Su brazo era firme entre sus dedos. Estaba consciente de su ropa, del crujido seco del traje tejido verde. Al caminar a su lado le llegó una insinuación de su perfume. En realidad era sorprendentemente menuda. Ella siguió adelante, con los ojos fijos en el piso; durante todo el camino a la calle no dijo ni una palabra. Él percibió que estaba sumida en sus pensamientos.
Al llegar a la banqueta la muchacha se detuvo. Torpemente Schilling le soltó el brazo.
—¿Y bien? —preguntó, al quedar uno frente al otro bajo el fulgor intenso del sol matutino. La luz olía a humedad y frescura; respiró profundamente y le pareció más sabrosa que el humo del puro—. ¿Qué opina? ¿Cómo se verá?
—Es una tiendita agradable.
—¿Cree que tendré éxito comercial?
Schilling se apartó ágilmente para dejar pasar a unos trabajadores que metían una caja registradora y una caja con cintas de papel.
—Probablemente.
Schilling vaciló. ¿Estaría cometiendo un error? Una vez que hablara sería demasiado tarde para echarse atrás.

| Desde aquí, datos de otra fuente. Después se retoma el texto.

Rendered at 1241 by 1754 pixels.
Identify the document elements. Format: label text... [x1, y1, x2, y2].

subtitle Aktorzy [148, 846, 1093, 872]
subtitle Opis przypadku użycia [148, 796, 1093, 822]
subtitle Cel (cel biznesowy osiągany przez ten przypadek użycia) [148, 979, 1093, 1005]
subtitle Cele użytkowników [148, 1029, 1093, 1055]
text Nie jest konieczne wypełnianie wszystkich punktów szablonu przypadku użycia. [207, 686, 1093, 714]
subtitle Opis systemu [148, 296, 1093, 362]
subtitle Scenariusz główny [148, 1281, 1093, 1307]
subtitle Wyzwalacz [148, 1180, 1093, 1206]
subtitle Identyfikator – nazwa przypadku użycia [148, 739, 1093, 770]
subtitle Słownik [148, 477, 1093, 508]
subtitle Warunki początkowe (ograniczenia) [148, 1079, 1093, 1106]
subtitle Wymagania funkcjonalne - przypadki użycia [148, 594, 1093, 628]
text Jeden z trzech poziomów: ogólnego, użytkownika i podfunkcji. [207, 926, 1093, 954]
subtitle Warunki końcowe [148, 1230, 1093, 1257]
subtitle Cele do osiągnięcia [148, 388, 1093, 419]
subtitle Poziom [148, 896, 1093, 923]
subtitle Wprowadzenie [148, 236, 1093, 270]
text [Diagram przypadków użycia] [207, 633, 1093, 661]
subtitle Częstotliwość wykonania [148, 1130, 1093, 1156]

Sin embargo, no quería echarse atrás.
—El trabajo es suyo —declaró.
Al cabo de un momento, Mary Anne replicó:
—No, gracias.
—¿Cómo?
Experimentó un verdadero sobresalto.
—¿Cómo es eso? ¿Qué quiere decir?
Sin una palabra más, la muchacha empezó a alejarse por la banqueta. Por un instante, Schilling permaneció inmóvil; luego arrojó el puro al arroyo y corrió para alcanzarla.
—¿Qué sucede? —demandó, cerrándole el paso—. ¿Cuál es el problema?
Los transeúntes los observaban con interés; sin prestarles atención sujetó el brazo de la muchacha.
—¿No quiere el puesto?
—No —respondió con un ademán desafiante—. Suélteme el brazo o llamaré a un policía y lo haré arrestar.
Schilling la liberó y la muchacha dio un paso hacia atrás.
—¿Qué pasa? —imploró él.
—No quiero trabajar para usted. Cuando me tocó me di cuenta de ello.
Su voz se hizo distante.
—La tienda es linda. Lo siento; todo empezó muy bien. No debió haberme tocado.
Y entonces desapareció. Schilling se dio cuenta de que estaba solo; ella se había metido entre la corriente de los compradores tempraneros.
Regresó a la tienda. Los carpinteros hacían un gran estruendo. El teléfono sonó agudamente. Durante su ausencia, Max se había presentado con un sándwich de jamón y una taza de cartón con café (un terrón de azúcar).
—Aquí está —anunció Max—. Su desayuno.
—¡Quédate con él! —replicó Schilling, furioso.
Max parpadeó.
—¿Qué lo molestó?
Schilling buscó a tientas un nuevo puro en la bolsa del saco. Se dio cuenta de que le temblaban las manos.